**Source**

= = =

[PATCH stable-2.16 5/7] Make migrate --cleanup more robust

'Viktor Bachraty' via ganeti-devel Fri, 02 Dec 2016 06:04:32 -0800

In case of Xen migrations, the most common failure case is when the
instance fails to freeze so the migration fails with domains running on
both target and source node. This patchs allows migrate --cleanup to
recover by running AbortMigrate() in case the instance is running on
both the source and target node.


Signed-off-by: Viktor Bachraty <vbachr...@google.com>
---
 lib/cmdlib/instance_migration.py | 99 ++++++++++++++++++++++++++++++----------
 1 file changed, 74 insertions(+), 25 deletions(-)

diff --git a/lib/cmdlib/instance_migration.py b/lib/cmdlib/instance_migration.py
index 1e053fb..3225861 100644
--- a/lib/cmdlib/instance_migration.py
+++ b/lib/cmdlib/instance_migration.py
@@ -598,12 +598,44 @@ class TLMigrateInstance(Tasklet):
       nres.Raise("Cannot change disks config on node %s" %
                  self.cfg.GetNodeName(node_uuid))
 
+  def _FindInstanceLocations(self, name):
+    """Returns a list of nodes that have the given instance running
+
+    Args:
+      name: string, instance name string to search for
+
+    Returns:
+      list of strings, node uuids
+    """
+    self.feedback_fn("* checking where the instance actually runs (if this"
+                     " hangs, the hypervisor might be in a bad state)")
+
+    cluster_hvparams = self.cfg.GetClusterInfo().hvparams
+    instance_list = self.rpc.call_instance_list(
+        self.all_node_uuids, [self.instance.hypervisor], cluster_hvparams)

= = =

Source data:
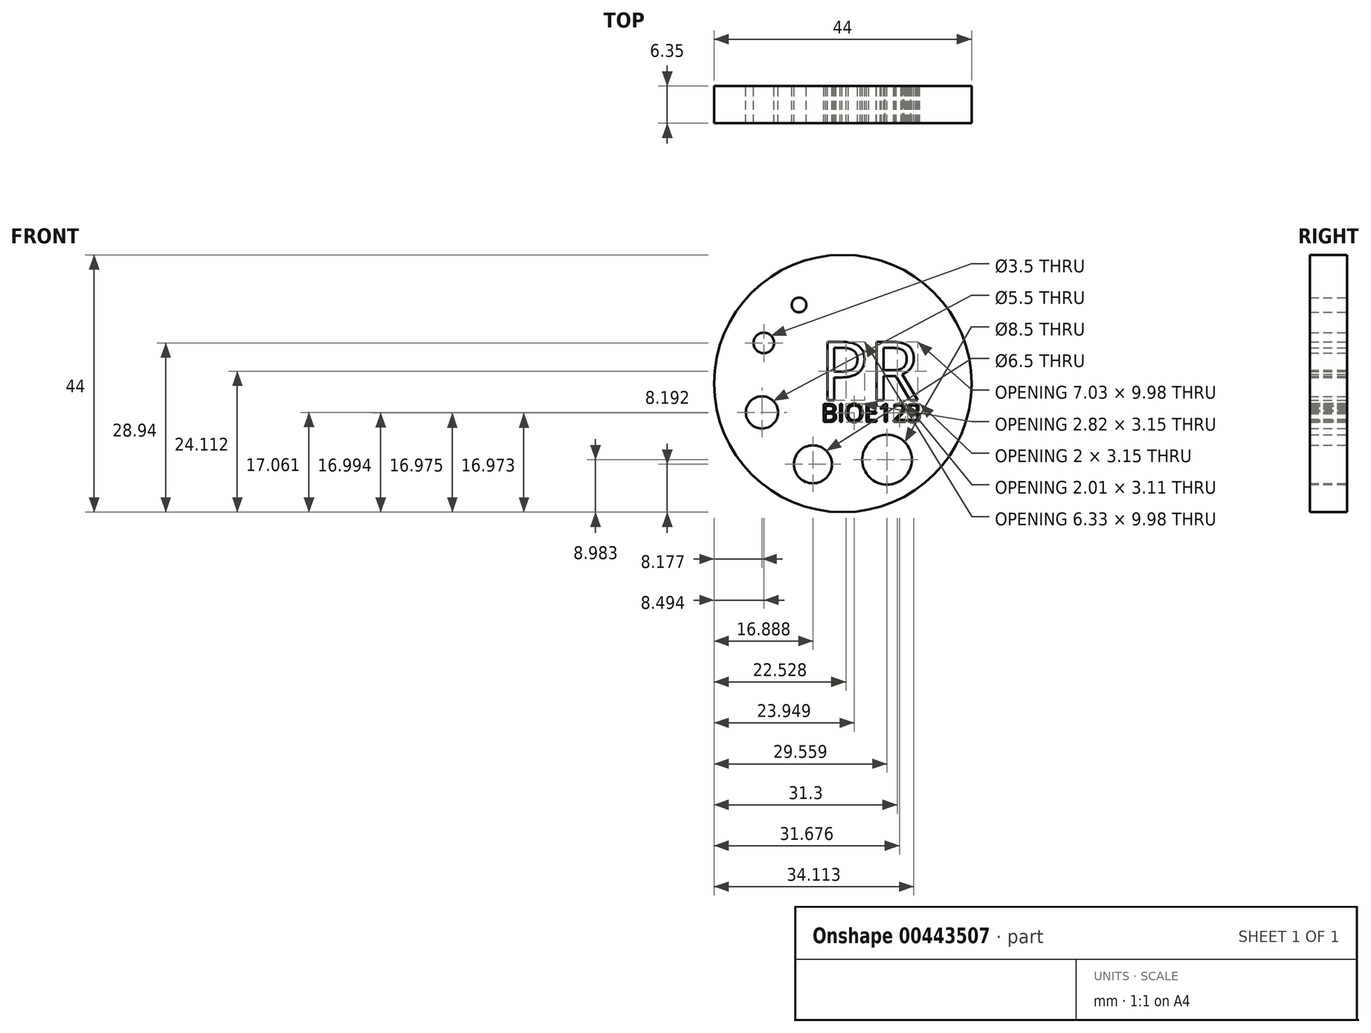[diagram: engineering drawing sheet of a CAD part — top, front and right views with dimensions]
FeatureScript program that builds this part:
annotation { "Feature Type Name" : "Feature", "Feature Type Description" : "" }
export const myFeature = defineFeature(function(context is Context, id is Id, definition is map)
    precondition{}
    {
        {
            var Q0;
            Q0=qCreatedBy(makeId("Front.planeOp"),FACE);
            var sketch = newSketch(context, id + "F0", { "sketchPlane" : qUnion([Q0])});
            skCircle(sketch, "E0", {"center": v(0, 0) * mm, "radius": 22 * mm});
            skCircle(sketch, "E1", {"center": v(-7.49, 13.43) * mm, "radius": 1.25 * mm});
            skCircle(sketch, "E2", {"center": v(-13.5, 6.94) * mm, "radius": 1.75 * mm});
            skCircle(sketch, "E3", {"center": v(-13.82, -4.94) * mm, "radius": 2.75 * mm});
            skCircle(sketch, "E4", {"center": v(7.56, -13.02) * mm, "radius": 4.25 * mm});
            skCircle(sketch, "E5", {"center": v(-5.11, -13.8) * mm, "radius": 3.25 * mm});
            skText(sketch, "E6", { "text": "PR", "fontName": "OpenSans-Regular.ttf"});
            skText(sketch, "E7", { "text": "BIOE123", "fontName": "OpenSans-Regular.ttf"});
            const initialGuessF0  = {"E6": [-0.00401, -0.00288, 1, 0, 0.01007], "E7": [-0.0037, -0.00656, 1, 0, 0.00309]};
            skSetInitialGuess(sketch, initialGuessF0);
            skSolve(sketch);
        }
        {
            var Q0;
            Q0=makeQuery(id+"F0.imprint","IMPRINT",FACE,{"disambiguationData":[TD([[makeQuery(id+"F0.imprint","IMPRINT",EDGE,{"derivedFrom":sQuery(id+"F0.wireOp",EDGE,"E7.sketch_text.stroke-37")}),1.0]])]});
            var Q1;
            Q1=makeQuery(id+"F0.imprint","IMPRINT",FACE,{"disambiguationData":[TD([[makeQuery(id+"F0.imprint","IMPRINT",EDGE,{"derivedFrom":sQuery(id+"F0.wireOp",EDGE,"E7.sketch_text.stroke-11")}),1.0]])]});
            var Q2;
            Q2=makeQuery(id+"F0.imprint","IMPRINT",FACE,{"disambiguationData":[TD([[makeQuery(id+"F0.imprint","IMPRINT",EDGE,{"derivedFrom":sQuery(id+"F0.wireOp",EDGE,"E7.sketch_text.stroke-18")}),1.0]])]});
            var Q3;
            Q3=makeQuery(id+"F0.imprint","IMPRINT",FACE,{"disambiguationData":[TD([[makeQuery(id+"F0.imprint","IMPRINT",EDGE,{"derivedFrom":sQuery(id+"F0.wireOp",EDGE,"E6.sketch_text.stroke-8")}),1.0]])]});
            var Q4;
            Q4=makeQuery(id+"F0.imprint","IMPRINT",FACE,{"disambiguationData":[TD([[makeQuery(id+"F0.imprint","IMPRINT",EDGE,{"derivedFrom":sQuery(id+"F0.wireOp",EDGE,"E6.sketch_text.stroke-26")}),1.0]])]});
            var Q5;
            Q5=makeQuery(id+"F0.imprint","IMPRINT",FACE,{"disambiguationData":[TD([[makeQuery(id+"F0.imprint","IMPRINT",EDGE,{"derivedFrom":sQuery(id+"F0.wireOp",EDGE,"E0")}),1.0]])]});
            extrude(context, id + "F1", {"entities" : qUnion([Q0, Q1, Q2, Q3, Q4, Q5]), "depth" : 6.35 * mm});
        }
    });
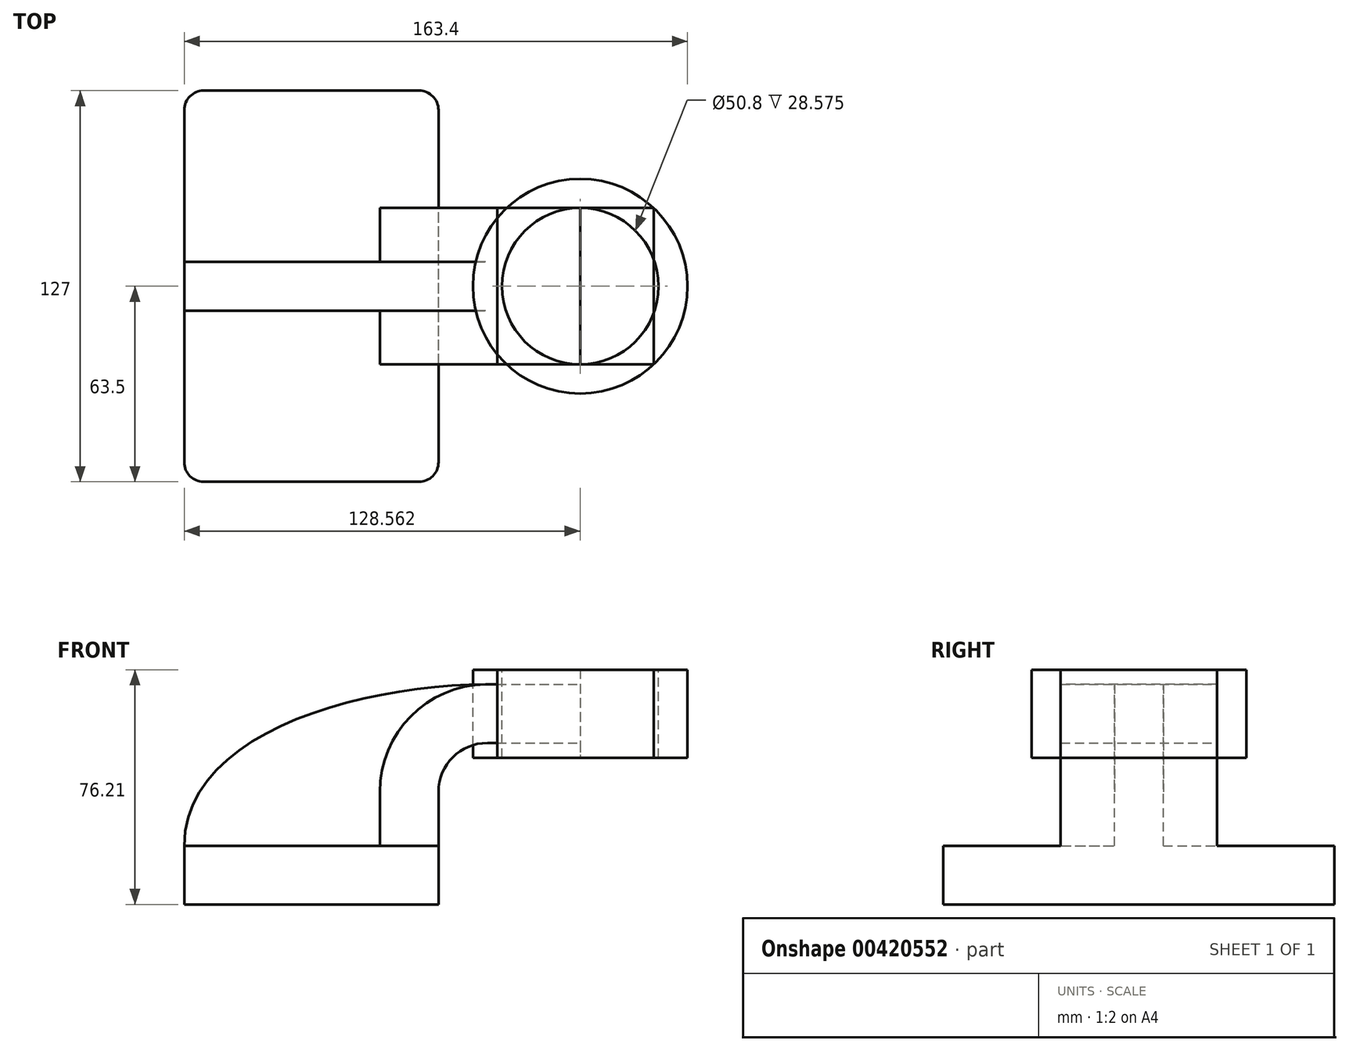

= = =

**Given task 1**
Using the migrate --cleanup patch, decide whether each statement below agrees with it. For each, answer yes or no and quote the words of the patch that settle it.
(a) The patch modifies a single file.
(b) The patch names a network timeout as the most common failure case for Xen migrations.
(c) The new _FindInstanceLocations method returns a list of node names.
**Given task 2**
Write the next part of the migrate --cleanup patch, starting right after its last line.

**Reply 1**
(a) Yes: "1 file changed, 74 insertions(+), 25 deletions(-)"
(b) No: "the most common failure case is when the instance fails to freeze so the migration fails with domains running on both target and source node"
(c) No: "list of strings, node uuids"

**Reply 2**
+
+    # Verify each result and raise an exception if failed
+    for node_uuid, result in instance_list.items():
+      result.Raise("Can't contact node %s" % self.cfg.GetNodeName(node_uuid))
+
+    # Xen renames the instance during migration, unfortunately we don't have
+    # a nicer way of identifying that it's the same instance. This is an awful
+    # leaking abstraction.
+    variants = [
+        name, 'migrating-' + name, name + '--incoming', name + 
'--migratedaway']
+    node_uuids = [node for node, data in instance_list.items()
+                  if any(var in data.payload for var in variants)]
+    self.feedback_fn("* instance running on: %s" % ','.join(
+        self.cfg.GetNodeName(uuid) for uuid in node_uuids))
+    return node_uuids
+
   def _ExecCleanup(self):
     """Try to cleanup after a failed migration.
 
     The cleanup is done by:
       - check that the instance is running only on one node
-        (and update the config if needed)
+      - try 'aborting' migration if it is running on two nodes
+      - update the config if needed
       - change disks on its secondary node to secondary
       - wait until disks are fully synchronized
       - disconnect from the network
@@ -611,23 +643,36 @@ class TLMigrateInstance(Tasklet):
       - wait again until disks are fully synchronized
 
     """
-    # check running on only one node
-    self.feedback_fn("* checking where the instance actually runs"
-                     " (if this hangs, the hypervisor might be in"
-                     " a bad state)")
-    cluster_hvparams = self.cfg.GetClusterInfo().hvparams
-    ins_l = self.rpc.call_instance_list(self.all_node_uuids,
-                                        [self.instance.hypervisor],
-                                        cluster_hvparams)
-    for node_uuid, result in ins_l.items():
-      result.Raise("Can't contact node %s" % node_uuid)
-
-    runningon_source = self.instance.name in \
-                         ins_l[self.source_node_uuid].payload
-    runningon_target = self.instance.name in \
-                         ins_l[self.target_node_uuid].payload
+    instance_locations = self._FindInstanceLocations(self.instance.name)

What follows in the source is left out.